◆ EXERCISE PROMPT: Reproduce the lines of the items from the very start through the line containing "petite cuisine, au", inclusive.
↓↓↓
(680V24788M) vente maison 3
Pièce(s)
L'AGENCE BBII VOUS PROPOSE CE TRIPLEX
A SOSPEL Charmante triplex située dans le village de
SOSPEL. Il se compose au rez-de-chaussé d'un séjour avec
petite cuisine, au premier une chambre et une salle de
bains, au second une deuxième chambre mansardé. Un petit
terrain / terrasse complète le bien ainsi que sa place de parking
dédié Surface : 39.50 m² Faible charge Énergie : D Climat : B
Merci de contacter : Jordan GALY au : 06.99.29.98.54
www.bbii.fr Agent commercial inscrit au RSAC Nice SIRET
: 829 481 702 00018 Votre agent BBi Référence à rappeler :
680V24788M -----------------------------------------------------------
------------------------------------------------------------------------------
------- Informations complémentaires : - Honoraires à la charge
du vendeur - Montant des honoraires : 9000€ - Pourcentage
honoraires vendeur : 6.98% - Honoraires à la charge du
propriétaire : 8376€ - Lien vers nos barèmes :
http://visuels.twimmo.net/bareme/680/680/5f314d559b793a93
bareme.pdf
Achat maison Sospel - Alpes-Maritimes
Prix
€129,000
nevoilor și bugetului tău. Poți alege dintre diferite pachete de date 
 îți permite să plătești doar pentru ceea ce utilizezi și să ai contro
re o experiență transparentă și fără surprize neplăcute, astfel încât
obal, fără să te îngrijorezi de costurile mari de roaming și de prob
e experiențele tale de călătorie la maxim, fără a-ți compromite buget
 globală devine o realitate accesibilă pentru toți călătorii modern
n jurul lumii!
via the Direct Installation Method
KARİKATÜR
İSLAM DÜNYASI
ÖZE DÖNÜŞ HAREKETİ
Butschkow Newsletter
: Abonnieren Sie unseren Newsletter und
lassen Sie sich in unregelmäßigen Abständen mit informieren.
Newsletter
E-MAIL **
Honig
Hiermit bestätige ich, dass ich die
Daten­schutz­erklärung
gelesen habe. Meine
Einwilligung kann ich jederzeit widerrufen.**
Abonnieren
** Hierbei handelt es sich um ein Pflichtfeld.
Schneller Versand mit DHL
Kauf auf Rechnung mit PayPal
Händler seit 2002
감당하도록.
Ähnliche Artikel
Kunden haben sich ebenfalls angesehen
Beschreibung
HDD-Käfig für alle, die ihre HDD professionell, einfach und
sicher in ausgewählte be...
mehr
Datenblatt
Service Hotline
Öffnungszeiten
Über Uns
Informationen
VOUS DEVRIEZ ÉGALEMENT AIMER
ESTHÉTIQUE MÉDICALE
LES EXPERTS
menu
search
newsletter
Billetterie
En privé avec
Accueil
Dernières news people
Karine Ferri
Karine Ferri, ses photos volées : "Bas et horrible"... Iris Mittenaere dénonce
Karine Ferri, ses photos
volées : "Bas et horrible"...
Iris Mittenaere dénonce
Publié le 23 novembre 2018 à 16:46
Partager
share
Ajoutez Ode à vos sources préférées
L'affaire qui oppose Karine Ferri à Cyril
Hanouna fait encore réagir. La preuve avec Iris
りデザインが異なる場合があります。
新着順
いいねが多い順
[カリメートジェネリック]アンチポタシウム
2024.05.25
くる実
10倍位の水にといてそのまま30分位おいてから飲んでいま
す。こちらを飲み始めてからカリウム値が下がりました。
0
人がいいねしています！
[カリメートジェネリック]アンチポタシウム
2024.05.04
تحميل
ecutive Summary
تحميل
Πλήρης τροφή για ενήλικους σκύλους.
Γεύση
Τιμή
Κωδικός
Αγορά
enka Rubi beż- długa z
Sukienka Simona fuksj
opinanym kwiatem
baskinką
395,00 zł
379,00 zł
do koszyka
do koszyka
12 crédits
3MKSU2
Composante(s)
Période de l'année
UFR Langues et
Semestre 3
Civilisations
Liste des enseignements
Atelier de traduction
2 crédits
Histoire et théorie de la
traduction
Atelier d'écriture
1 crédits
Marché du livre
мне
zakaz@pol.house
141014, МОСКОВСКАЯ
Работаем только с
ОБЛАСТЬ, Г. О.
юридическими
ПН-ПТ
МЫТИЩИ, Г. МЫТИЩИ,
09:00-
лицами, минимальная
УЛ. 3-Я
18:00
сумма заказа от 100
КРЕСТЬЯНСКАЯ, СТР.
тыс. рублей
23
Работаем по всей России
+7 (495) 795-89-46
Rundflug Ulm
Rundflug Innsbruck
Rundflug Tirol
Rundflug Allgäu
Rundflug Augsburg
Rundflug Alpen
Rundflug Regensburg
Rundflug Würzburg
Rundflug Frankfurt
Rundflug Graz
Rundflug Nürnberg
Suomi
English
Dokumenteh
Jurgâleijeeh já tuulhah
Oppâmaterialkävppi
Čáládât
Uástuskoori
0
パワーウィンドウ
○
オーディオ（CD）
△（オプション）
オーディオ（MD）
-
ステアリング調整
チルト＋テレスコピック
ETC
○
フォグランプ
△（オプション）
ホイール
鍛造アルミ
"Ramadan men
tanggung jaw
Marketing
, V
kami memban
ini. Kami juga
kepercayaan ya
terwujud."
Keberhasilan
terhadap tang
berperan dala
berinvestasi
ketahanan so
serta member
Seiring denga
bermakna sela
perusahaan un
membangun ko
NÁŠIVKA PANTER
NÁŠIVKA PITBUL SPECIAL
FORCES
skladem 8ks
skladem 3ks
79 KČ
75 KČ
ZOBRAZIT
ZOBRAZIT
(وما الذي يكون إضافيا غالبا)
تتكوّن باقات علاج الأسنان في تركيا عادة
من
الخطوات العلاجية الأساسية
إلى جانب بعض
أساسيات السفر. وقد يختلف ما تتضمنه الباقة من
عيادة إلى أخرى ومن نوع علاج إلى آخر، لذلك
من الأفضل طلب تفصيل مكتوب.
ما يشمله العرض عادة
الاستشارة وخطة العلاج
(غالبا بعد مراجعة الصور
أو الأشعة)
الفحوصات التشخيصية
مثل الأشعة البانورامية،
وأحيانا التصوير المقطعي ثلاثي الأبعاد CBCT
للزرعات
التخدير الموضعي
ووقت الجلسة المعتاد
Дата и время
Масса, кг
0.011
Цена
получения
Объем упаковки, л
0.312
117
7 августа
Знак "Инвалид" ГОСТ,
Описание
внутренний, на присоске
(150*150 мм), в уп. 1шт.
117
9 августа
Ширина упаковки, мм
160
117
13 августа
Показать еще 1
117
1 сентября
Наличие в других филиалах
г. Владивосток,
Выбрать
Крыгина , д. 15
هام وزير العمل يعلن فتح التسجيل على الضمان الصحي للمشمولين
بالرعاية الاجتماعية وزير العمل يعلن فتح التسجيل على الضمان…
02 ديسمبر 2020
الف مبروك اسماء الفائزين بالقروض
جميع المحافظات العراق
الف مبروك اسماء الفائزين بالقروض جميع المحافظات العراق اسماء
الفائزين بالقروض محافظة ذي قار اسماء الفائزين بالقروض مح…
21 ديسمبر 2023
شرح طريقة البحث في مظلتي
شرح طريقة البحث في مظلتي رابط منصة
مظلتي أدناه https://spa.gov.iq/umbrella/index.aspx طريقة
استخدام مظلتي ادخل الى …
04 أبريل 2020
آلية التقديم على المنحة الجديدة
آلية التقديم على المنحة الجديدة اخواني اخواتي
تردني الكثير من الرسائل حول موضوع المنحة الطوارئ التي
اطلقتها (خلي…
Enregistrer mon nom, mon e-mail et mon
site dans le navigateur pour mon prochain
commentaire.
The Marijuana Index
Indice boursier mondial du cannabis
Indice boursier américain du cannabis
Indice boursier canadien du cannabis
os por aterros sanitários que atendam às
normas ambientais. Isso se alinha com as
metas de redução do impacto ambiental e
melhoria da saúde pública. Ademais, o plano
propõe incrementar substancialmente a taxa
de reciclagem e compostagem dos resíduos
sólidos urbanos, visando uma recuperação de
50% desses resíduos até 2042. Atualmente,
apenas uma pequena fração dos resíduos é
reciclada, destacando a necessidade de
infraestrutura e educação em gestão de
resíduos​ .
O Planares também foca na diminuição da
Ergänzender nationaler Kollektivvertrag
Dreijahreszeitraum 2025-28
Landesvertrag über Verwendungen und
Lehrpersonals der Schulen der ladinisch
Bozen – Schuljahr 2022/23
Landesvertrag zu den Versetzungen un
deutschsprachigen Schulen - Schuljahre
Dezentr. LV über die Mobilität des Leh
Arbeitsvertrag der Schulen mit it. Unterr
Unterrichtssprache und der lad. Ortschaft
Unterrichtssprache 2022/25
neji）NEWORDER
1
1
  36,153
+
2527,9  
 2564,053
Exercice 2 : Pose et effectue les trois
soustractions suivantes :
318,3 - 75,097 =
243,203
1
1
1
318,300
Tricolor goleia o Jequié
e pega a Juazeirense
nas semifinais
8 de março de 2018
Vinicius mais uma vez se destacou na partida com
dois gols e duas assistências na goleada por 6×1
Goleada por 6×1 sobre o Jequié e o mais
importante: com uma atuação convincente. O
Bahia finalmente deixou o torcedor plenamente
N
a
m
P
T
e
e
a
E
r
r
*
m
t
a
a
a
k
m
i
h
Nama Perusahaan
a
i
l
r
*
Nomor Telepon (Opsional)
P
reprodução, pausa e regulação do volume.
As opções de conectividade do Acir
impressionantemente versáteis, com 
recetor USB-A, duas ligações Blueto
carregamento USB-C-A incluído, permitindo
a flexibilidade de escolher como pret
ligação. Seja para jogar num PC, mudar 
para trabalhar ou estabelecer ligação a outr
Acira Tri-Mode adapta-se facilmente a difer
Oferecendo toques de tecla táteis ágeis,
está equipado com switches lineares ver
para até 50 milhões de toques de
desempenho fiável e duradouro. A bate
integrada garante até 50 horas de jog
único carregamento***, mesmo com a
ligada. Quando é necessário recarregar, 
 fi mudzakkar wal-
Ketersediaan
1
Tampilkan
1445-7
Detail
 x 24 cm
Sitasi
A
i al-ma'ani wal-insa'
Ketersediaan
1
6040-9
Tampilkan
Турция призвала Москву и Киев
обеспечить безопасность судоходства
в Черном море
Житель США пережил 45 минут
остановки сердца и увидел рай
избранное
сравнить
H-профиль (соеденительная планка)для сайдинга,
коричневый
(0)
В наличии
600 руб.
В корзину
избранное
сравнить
↑↑↑
◆ THE ANSWER:
(680V24788M) vente maison 3
Pièce(s)
L'AGENCE BBII VOUS PROPOSE CE TRIPLEX
A SOSPEL Charmante triplex située dans le village de
SOSPEL. Il se compose au rez-de-chaussé d'un séjour avec
petite cuisine, au premier une chambre et une salle de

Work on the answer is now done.